The demands of the students at “Hind’s Garden” to the university management entailed an end to the criminalization and defamation of pro-Palestinian voices, an apology by the university management for the defaming the protest camp, an end to the IHRA-definition of Antisemitism, and end to the equation of Antisemitism and Antizionism at the university; opening up spaces for academic debate on BDS; interdisciplinary research by students and researchers on various aspects of the ongoing genocide in Gaza.

While the students in Frankfurt were able to uphold their encampment, attempts to occupy campuses at universities in Berlin have been faced with brute force by the state.

An attempt to occupy the Freie University in Berlin on May 7th was violently dispersed after a few hours when the university management called the police to evacuate the camp. A Germany-wide open letter by academics criticizing the university administration for calling the police on students was smeared as “anti-Semitic” not just by the mainstream press but also by the German Minister of Education herself.

Another attempt to occupy Humboldt University in Berlin last week was more successful. This time, students barricaded themselves in one of the university buildings, calling it the “Jabalia Institute.” The university management allowed the students to stay overnight. However, the next day, the mayor of Berlin, Kai Wegner, from the Christian Democrats (CDU), and the Senator for Academic Affairs, Ina Czybolla, from the Social Democrats (SPD), demanded that the University management call in the police to clear the camp.

The demands of the students at Humboldt University to the university administration were more abstract than those proposed by the students in Frankfurt, calling to take action to stop the genocide in Palestine by all possible means: entirely boycott Israel academically and culturally, protect academic freedom, and stop repressions against students; recognize Germany’s colonial legacy.

Overall, the student protests in Germany have been an important aspect that attempts to disrupt “business as usual” at German universities over seven months into an ongoing genocide in Gaza that the German state is complicit in and which German academia has widely stayed silent on. Challenges that the pro-Palestine movement is confronted with, in general, regarding state repressions, criminalization, and police violence, have also hit the student movement on the campuses. Simultaneously, as can be seen by the discrepancies in demands by different student groups, many challenging questions of tactics and strategy continue to unfold. Concrete demands like opening up spaces on campus to discuss BDS or getting rid of the IHRA definition of Antisemitism are points that students can win over other students on and raise consciousness. Such tangible demands also give the students leverage vis a vis the university administration on the grounds of freedom of expression.
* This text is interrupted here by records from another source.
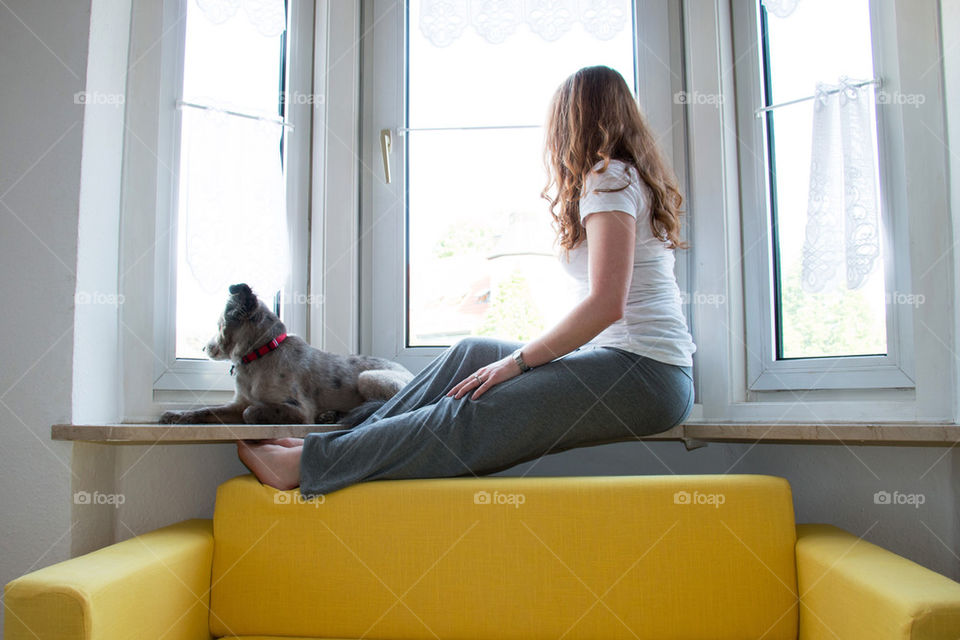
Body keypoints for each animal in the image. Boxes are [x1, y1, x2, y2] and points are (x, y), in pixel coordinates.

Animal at [158, 284, 412, 424]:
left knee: (390, 406)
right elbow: (207, 410)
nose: (204, 348)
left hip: (367, 377)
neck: (259, 355)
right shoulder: (237, 403)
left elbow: (251, 412)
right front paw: (177, 415)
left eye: (219, 324)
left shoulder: (299, 410)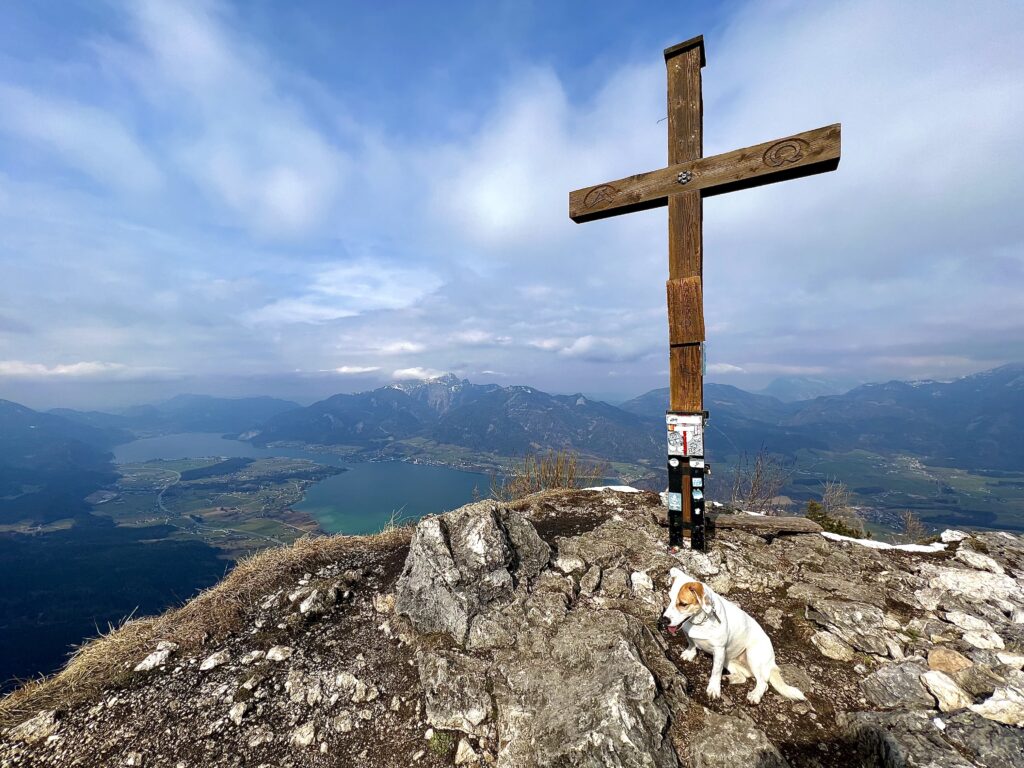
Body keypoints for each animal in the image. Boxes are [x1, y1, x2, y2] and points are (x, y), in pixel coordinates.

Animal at [659, 569, 802, 708]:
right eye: (669, 599)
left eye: (683, 604)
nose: (664, 619)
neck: (700, 622)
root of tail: (772, 663)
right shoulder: (689, 634)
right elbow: (691, 643)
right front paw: (689, 653)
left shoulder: (719, 650)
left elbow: (715, 672)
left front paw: (713, 689)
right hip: (729, 660)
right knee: (744, 677)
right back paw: (728, 678)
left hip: (752, 656)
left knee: (763, 683)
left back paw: (754, 695)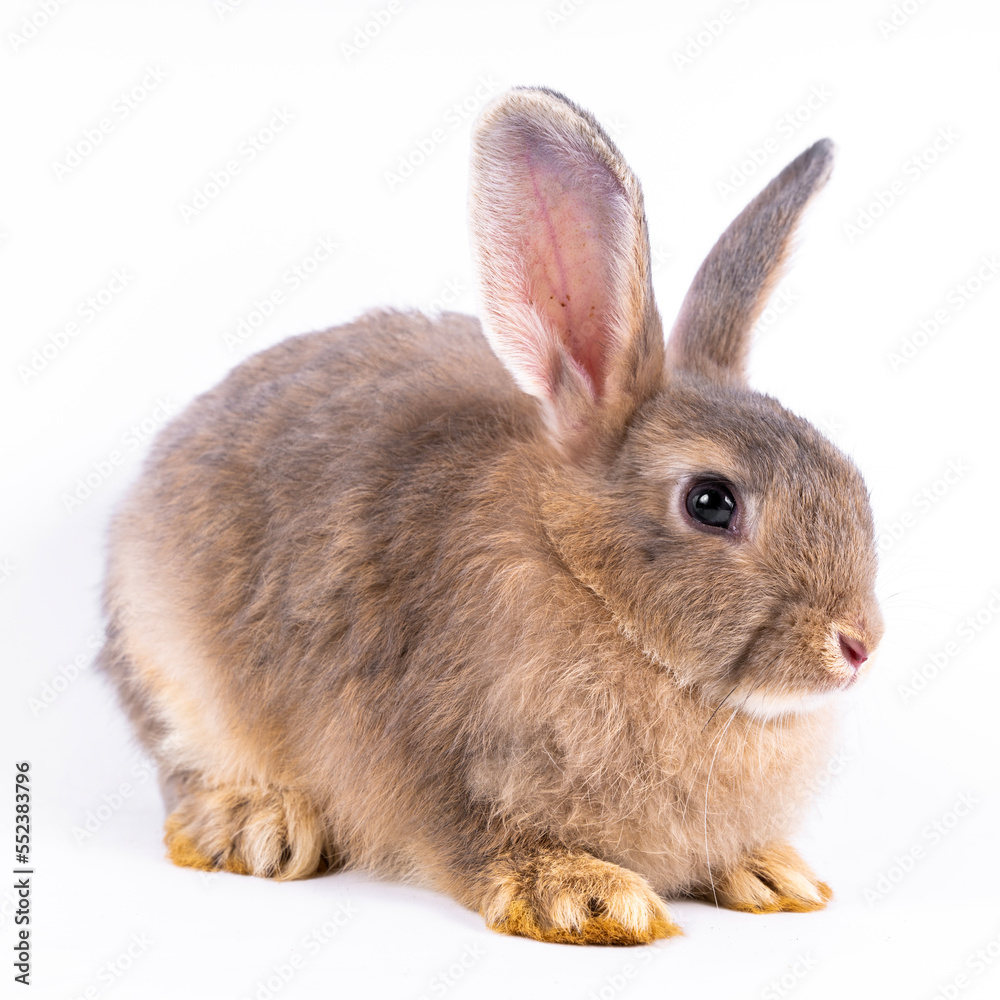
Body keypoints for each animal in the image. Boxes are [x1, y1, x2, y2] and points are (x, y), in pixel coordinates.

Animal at [97, 86, 883, 946]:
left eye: (849, 476)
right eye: (711, 502)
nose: (858, 645)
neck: (586, 582)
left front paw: (771, 873)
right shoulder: (436, 756)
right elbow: (480, 840)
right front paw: (584, 897)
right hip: (173, 669)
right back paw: (257, 824)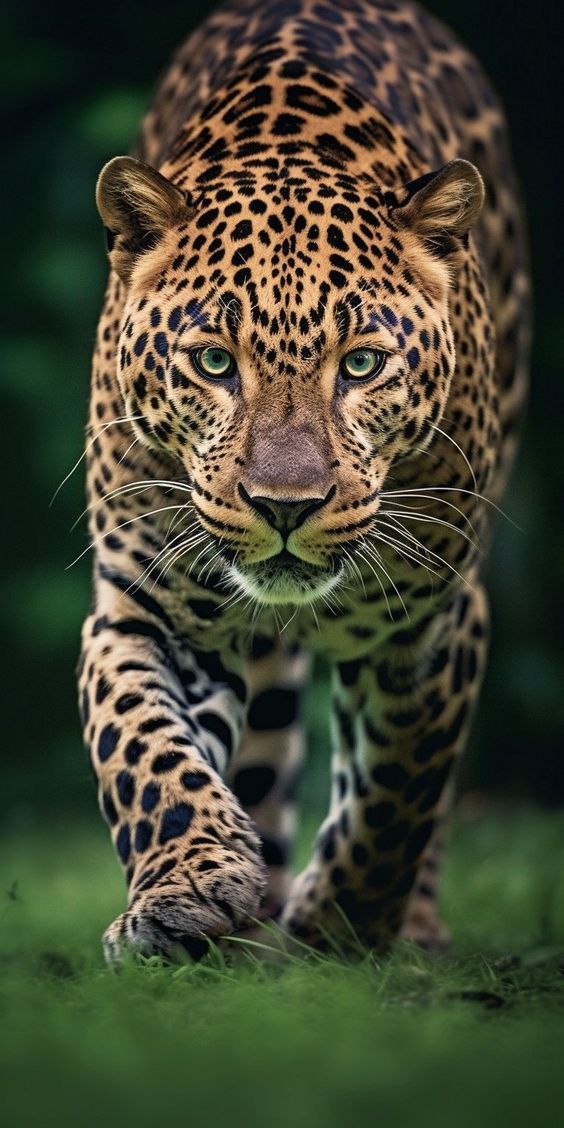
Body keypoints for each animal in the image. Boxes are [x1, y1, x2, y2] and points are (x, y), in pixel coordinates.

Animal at [78, 0, 527, 961]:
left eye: (361, 364)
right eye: (214, 361)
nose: (286, 509)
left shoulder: (433, 625)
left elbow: (399, 789)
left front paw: (341, 926)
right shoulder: (145, 606)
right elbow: (142, 750)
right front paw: (185, 892)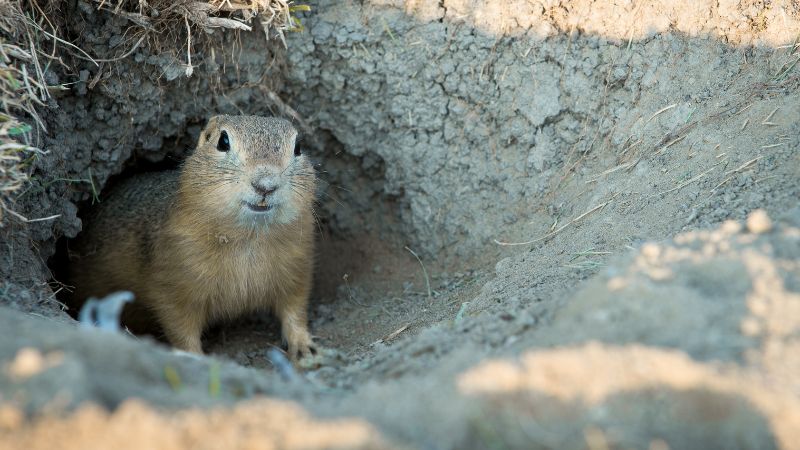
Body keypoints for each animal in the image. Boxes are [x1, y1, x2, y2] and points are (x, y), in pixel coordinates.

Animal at [69, 115, 318, 358]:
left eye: (298, 147)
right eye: (223, 142)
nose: (265, 185)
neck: (249, 237)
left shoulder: (297, 267)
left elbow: (295, 307)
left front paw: (304, 346)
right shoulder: (174, 281)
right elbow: (180, 326)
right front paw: (195, 357)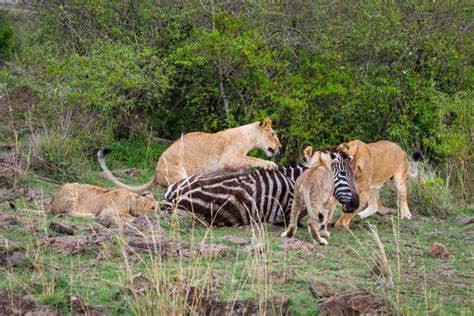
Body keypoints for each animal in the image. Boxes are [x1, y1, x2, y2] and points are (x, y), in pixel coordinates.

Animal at [96, 118, 282, 193]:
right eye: (273, 134)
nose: (280, 147)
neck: (249, 136)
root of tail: (155, 174)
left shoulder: (229, 166)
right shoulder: (228, 158)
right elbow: (252, 158)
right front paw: (270, 164)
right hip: (178, 173)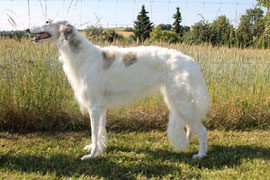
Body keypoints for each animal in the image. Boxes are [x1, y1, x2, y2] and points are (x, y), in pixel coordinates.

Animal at [26, 19, 209, 160]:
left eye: (48, 22)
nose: (27, 29)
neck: (83, 56)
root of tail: (190, 60)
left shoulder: (94, 105)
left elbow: (94, 132)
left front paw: (92, 155)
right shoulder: (101, 107)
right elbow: (99, 133)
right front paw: (98, 149)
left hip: (181, 101)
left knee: (202, 131)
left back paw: (200, 155)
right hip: (176, 101)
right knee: (191, 128)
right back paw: (185, 146)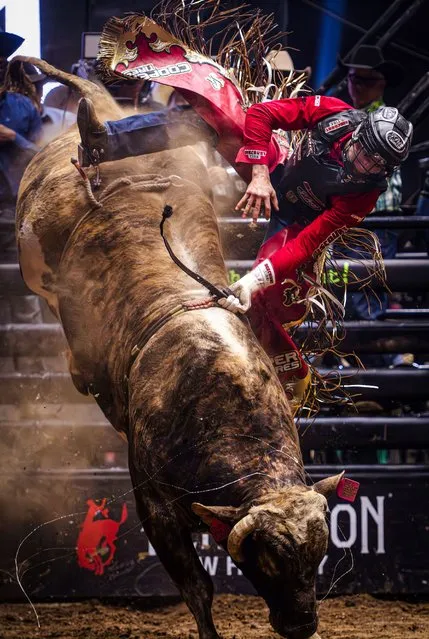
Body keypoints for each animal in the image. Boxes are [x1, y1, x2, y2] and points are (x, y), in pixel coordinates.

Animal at [15, 57, 342, 636]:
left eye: (318, 555)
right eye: (267, 560)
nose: (302, 624)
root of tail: (106, 106)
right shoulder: (154, 505)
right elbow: (196, 587)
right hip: (33, 248)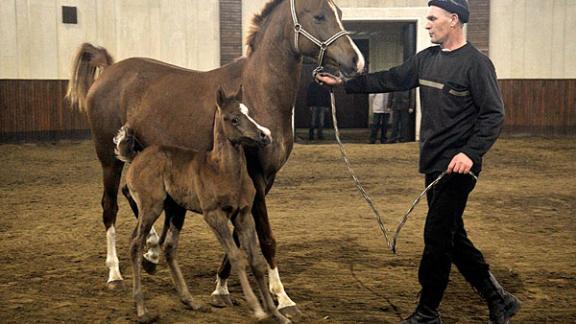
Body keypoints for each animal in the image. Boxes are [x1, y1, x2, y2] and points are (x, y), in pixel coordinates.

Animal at [115, 86, 290, 324]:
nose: (265, 135)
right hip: (151, 207)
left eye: (249, 112)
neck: (224, 170)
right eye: (234, 119)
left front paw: (277, 313)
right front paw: (257, 308)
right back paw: (142, 309)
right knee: (135, 243)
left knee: (169, 248)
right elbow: (236, 256)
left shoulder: (243, 215)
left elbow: (255, 261)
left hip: (175, 210)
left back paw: (190, 301)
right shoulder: (214, 215)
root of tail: (136, 157)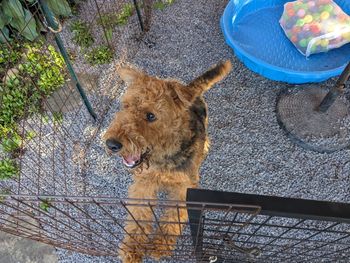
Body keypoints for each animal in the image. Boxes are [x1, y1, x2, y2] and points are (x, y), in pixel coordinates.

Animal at [104, 60, 232, 262]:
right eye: (125, 106)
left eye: (151, 115)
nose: (112, 144)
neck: (163, 157)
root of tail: (190, 88)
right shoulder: (144, 184)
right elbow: (140, 215)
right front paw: (132, 248)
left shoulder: (183, 188)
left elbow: (173, 216)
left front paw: (159, 245)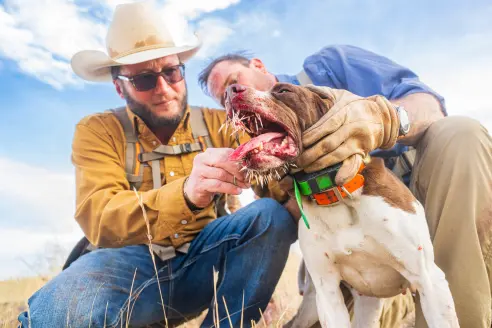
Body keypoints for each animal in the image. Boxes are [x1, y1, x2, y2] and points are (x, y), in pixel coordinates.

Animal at [224, 82, 462, 328]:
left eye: (283, 91)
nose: (231, 90)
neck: (334, 192)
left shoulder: (428, 279)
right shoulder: (328, 294)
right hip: (324, 304)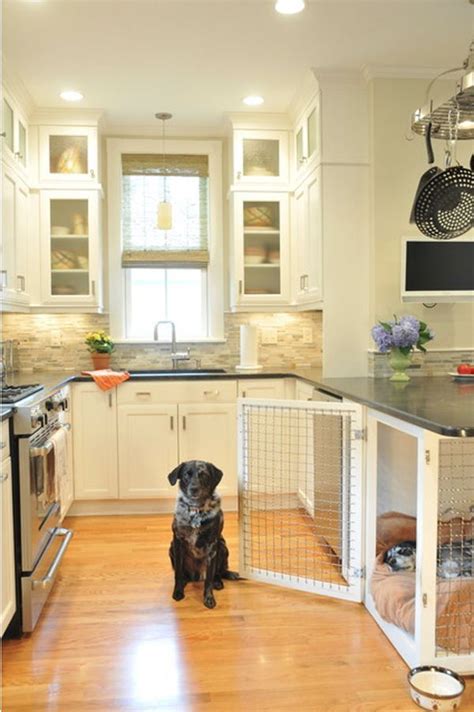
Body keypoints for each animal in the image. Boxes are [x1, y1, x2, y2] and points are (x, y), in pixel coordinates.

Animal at [168, 462, 241, 608]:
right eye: (186, 474)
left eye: (204, 475)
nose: (194, 489)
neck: (196, 510)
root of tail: (197, 576)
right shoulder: (177, 542)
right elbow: (178, 573)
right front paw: (178, 591)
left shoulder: (212, 545)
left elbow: (209, 579)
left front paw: (209, 598)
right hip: (171, 548)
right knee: (183, 574)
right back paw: (185, 581)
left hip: (223, 547)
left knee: (218, 572)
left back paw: (218, 581)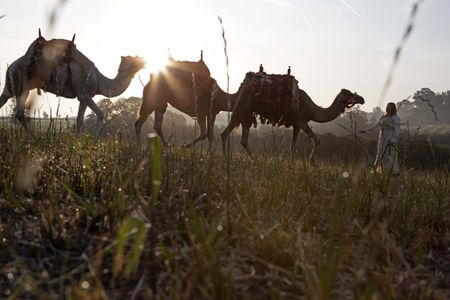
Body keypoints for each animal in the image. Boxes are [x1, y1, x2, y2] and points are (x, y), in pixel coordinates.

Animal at [0, 32, 144, 132]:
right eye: (133, 60)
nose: (144, 61)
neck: (100, 82)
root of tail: (10, 66)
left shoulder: (83, 97)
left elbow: (80, 120)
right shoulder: (85, 93)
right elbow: (101, 114)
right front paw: (93, 140)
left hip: (10, 86)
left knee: (6, 102)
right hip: (21, 85)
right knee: (19, 113)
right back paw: (31, 137)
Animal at [219, 72, 366, 158]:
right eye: (349, 93)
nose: (362, 99)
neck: (313, 109)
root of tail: (240, 90)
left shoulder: (296, 125)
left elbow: (292, 147)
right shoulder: (301, 120)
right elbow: (316, 140)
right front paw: (310, 162)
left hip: (237, 113)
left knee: (224, 133)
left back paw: (225, 158)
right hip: (246, 112)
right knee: (243, 139)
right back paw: (253, 160)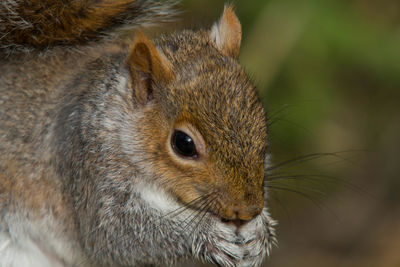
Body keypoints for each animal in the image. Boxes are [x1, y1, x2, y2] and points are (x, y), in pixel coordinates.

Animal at [0, 1, 276, 266]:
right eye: (183, 143)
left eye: (261, 120)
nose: (248, 210)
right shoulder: (88, 163)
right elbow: (115, 234)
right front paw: (208, 232)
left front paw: (259, 231)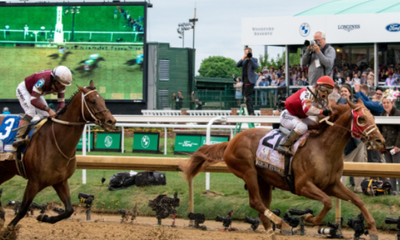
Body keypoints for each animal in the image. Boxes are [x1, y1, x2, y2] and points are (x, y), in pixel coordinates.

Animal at [0, 80, 115, 229]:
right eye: (93, 101)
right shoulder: (34, 182)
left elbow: (69, 210)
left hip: (6, 171)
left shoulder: (60, 181)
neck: (54, 141)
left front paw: (44, 217)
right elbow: (23, 209)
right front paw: (9, 229)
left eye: (103, 100)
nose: (111, 121)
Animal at [180, 98, 384, 239]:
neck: (324, 148)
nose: (380, 141)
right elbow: (327, 202)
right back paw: (283, 225)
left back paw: (272, 231)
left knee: (261, 205)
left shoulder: (332, 185)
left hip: (263, 180)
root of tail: (231, 142)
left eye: (373, 116)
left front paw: (373, 228)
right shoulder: (302, 186)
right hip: (247, 171)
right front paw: (308, 218)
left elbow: (357, 200)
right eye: (362, 118)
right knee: (256, 202)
The student movement in Germany has made a brave step forward to bring the call for a free Palestine to the university campuses. Despite vicious smear campaigns by bourgeois media as well as university administrations, students continue to stand up against the genocide in Gaza, as well as the German state’s complicity in aiding and abetting the ongoing slaughtering of over 35.000 Palestinians in Gaza. In general, the student movement in Germany and the pro-Palestine movement must now build broad alliances based on a united front. This means mobilizing on common ground with key demands to build up pressure and reach as many people as possible.

Polls continue to show that over 60 percent of people in Germany are against Israel’s actions in Gaza. Through mechanisms of smearing all pro-Palestine actions as “terrorist sympathizers” and “anti-semites,” German bourgeois media is, of course, able to deter many people from joining protests or raising their voices for Palestine. The ferocity of the German state’s repressions against the pro-Palestine movement shows that the fear that 60 percent of the population will rise is very real. Thus, pro-Palestine activists must try to mobilize the masses onto the streets and continue to push the struggle forward.